目次

  1. 父と震災から学んだ「助け合いは当たり前」
  2. 「継ぐかどうか今返事して」高2で迫られた決断
  3. パン廃棄から生まれた違和感
  4. 父の突然のがん発覚 「あと頼むな」
  5. 溜まった思いから生まれた「循環型経済を作りたい」
  6. 施設に通い やりたいことが明確に
  7. 多くの人の協力を得て仕組みを作る
  8. あえて区別する仕組み作り
  9. パンの廃棄率が11%から2%に
  10. 適切なバランスが大切
  11. スタッフの笑顔が増えた「ツナグパン」 採用にも影響
  12. まだ通過点 チャレンジは続く

 ケルンは終戦の翌年、壷井さんの祖父が東灘区の御影ではじめた製パン業からスタートしました。

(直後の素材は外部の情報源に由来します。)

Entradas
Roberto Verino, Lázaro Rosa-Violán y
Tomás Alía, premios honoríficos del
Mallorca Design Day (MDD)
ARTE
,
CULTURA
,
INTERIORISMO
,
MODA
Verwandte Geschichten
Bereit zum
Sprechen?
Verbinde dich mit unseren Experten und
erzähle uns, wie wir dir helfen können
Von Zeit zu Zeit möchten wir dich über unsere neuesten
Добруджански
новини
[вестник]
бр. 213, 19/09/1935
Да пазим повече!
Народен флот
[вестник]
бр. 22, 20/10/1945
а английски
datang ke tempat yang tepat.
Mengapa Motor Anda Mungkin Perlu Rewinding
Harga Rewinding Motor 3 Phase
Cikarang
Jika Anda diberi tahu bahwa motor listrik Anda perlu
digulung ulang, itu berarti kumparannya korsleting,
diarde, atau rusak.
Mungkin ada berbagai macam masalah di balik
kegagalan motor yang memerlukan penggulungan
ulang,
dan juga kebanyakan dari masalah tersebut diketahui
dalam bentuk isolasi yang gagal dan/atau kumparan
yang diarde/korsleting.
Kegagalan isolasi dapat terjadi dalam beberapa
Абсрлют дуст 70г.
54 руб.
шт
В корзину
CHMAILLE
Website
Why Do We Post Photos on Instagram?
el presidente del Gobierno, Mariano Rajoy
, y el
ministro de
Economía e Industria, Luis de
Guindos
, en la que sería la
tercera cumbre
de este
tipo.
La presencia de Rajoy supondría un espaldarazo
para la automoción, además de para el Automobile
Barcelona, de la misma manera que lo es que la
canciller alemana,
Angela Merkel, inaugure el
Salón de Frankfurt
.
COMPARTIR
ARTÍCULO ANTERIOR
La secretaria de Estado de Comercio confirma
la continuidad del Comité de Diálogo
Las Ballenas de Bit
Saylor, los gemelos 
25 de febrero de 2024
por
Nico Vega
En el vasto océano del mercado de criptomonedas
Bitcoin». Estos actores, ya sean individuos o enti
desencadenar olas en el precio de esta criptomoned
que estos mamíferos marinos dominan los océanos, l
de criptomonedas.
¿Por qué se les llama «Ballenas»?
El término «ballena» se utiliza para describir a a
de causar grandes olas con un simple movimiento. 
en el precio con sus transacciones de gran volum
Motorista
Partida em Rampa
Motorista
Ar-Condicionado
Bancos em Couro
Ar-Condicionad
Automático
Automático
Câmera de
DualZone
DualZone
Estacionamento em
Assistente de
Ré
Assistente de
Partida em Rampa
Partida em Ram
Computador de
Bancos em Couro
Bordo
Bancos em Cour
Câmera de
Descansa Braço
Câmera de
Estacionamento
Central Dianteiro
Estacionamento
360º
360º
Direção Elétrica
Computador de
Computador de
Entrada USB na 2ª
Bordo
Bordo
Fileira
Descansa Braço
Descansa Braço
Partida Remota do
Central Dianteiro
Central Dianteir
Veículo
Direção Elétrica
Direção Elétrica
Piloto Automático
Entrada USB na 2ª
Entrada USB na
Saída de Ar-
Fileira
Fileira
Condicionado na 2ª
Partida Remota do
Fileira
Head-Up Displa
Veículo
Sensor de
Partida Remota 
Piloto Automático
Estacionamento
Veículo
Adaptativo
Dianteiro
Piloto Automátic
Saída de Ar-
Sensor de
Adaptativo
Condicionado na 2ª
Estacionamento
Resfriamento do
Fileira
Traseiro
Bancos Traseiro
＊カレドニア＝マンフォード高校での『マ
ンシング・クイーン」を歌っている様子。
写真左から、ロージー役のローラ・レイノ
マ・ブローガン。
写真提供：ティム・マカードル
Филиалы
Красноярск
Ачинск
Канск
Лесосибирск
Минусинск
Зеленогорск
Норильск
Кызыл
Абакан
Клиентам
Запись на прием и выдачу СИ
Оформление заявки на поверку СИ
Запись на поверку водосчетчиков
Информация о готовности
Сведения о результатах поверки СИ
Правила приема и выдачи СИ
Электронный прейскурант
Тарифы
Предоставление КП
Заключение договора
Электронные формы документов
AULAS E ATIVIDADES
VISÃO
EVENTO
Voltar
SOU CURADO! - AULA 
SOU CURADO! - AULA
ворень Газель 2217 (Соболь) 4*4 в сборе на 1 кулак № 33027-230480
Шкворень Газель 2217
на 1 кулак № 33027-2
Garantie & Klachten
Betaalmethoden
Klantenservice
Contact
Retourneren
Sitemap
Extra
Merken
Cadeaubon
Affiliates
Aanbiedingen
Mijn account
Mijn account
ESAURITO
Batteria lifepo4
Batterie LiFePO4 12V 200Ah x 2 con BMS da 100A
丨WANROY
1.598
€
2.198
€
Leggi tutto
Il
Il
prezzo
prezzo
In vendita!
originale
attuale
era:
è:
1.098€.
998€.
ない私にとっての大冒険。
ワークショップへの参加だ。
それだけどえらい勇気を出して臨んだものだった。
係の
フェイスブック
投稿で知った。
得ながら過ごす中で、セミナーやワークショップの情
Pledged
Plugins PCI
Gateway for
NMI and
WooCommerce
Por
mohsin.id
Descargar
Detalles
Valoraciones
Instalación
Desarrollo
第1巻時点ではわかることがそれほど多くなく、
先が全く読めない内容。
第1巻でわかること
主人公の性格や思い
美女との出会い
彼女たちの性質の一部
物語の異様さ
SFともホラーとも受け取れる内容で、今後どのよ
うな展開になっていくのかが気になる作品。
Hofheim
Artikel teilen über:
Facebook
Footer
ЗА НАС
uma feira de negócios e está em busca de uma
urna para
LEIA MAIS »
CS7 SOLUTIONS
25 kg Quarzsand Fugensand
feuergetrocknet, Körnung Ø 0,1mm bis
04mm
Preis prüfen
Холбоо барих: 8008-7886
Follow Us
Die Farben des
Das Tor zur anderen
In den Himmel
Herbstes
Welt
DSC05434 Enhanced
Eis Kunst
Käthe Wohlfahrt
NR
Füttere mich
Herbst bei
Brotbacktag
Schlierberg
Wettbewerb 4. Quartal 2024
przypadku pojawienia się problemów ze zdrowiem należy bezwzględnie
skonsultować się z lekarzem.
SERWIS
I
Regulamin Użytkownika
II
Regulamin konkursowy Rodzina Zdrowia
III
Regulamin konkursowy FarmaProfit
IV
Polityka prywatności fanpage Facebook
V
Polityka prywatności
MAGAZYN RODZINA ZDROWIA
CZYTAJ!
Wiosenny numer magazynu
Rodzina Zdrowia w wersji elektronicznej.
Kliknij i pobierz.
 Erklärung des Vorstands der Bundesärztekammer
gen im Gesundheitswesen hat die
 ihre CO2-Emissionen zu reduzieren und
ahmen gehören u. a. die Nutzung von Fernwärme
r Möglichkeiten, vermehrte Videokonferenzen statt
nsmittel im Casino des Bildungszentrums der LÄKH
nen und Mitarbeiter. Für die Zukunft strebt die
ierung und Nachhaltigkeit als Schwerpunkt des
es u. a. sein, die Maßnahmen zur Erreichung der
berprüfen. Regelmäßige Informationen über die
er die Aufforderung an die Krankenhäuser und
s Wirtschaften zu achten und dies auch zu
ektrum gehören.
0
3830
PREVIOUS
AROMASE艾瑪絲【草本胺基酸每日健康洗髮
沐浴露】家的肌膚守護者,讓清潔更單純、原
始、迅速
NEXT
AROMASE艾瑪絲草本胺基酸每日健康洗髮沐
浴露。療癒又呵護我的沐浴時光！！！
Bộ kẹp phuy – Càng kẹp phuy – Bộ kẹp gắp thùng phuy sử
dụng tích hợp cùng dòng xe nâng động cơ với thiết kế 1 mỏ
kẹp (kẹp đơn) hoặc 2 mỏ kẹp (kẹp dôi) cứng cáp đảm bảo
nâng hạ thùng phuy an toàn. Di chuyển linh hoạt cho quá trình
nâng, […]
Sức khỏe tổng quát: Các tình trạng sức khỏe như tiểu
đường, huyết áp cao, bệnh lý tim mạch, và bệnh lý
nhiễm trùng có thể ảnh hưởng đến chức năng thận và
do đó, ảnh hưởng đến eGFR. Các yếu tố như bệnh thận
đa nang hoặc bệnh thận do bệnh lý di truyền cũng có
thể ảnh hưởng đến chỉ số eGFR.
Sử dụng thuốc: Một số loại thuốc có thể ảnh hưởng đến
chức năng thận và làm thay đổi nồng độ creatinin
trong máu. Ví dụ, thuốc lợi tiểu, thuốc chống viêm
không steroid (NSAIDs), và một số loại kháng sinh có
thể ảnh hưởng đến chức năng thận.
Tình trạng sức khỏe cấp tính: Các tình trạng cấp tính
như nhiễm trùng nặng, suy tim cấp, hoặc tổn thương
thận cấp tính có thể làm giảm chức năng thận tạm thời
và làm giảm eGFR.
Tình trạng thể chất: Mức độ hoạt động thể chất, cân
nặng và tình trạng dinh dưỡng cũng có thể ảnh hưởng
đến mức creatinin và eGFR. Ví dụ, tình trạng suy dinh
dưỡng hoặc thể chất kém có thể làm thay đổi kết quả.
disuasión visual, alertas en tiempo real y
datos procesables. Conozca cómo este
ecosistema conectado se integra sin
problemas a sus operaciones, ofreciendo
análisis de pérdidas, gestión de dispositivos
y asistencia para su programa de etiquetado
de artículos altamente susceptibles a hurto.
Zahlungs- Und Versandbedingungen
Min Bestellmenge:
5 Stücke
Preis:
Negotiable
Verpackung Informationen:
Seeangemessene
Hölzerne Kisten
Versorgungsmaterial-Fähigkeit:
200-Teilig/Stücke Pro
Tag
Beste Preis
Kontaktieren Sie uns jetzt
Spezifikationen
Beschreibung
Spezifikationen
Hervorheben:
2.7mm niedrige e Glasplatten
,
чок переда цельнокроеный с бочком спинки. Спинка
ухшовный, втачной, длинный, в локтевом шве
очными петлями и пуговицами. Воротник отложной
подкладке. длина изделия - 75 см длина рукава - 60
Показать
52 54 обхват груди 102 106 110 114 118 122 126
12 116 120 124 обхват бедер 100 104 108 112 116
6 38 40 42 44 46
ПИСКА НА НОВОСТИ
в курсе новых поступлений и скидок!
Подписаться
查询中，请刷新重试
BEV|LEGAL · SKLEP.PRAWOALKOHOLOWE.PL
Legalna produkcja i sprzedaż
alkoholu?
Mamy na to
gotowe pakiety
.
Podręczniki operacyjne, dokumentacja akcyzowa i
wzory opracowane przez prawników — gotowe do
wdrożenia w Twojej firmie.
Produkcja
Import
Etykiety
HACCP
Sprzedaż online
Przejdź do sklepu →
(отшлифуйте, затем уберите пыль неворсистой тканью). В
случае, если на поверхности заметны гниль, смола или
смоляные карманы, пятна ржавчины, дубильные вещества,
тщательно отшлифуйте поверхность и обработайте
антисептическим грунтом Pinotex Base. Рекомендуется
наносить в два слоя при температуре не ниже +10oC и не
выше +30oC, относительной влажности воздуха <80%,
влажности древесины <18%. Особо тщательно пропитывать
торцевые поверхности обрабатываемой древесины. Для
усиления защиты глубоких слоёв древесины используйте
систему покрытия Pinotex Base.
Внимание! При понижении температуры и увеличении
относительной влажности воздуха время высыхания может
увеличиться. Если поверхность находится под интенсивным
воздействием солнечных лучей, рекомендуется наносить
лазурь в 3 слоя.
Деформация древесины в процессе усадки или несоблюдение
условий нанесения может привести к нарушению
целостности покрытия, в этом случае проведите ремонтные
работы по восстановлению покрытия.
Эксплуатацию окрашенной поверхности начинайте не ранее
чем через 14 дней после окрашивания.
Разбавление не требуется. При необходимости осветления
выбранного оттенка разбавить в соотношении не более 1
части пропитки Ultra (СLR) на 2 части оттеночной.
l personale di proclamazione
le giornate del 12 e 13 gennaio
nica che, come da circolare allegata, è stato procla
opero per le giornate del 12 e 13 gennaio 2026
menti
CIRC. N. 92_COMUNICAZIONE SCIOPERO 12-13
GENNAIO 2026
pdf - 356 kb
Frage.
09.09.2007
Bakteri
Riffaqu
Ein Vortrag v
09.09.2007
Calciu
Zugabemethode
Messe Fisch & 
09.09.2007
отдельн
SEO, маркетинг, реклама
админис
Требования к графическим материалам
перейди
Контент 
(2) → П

 後を継いだ父はドミナント戦略(狭いエリアで多店舗展開すること)を進め、現在は神戸市内に直営店8店舗を展開しています。

 スタッフは204人。数あるロングセラー商品の中でも一番人気の「チョコッペ」は1日平均1300~1600本売れるほど、地域住民に愛されている老舗ベーカリーです。

昭和50年代のケルン店舗外観(ケルン提供)
昭和50年代のケルン店舗外観(ケルン提供)

 壷井さんは三人きょうだいの末っ子として育ちました。小さいころ、休日になると父が店舗で余ったパンを児童福祉施設に届けていた姿をよく覚えています。

 中学2年のとき、阪神・淡路大震災で被災し、自宅が全壊。倒壊した自宅の2階から家族全員で脱出し祖母のマンションで避難生活を送ったことや、多くの人の生死を目の当たりにしたことは、その後の壷井さんの考え方や価値観、死生観に大きな影響を与えています。

 それと同時に、「助け合うことは当たり前」という思いも育んでいきました。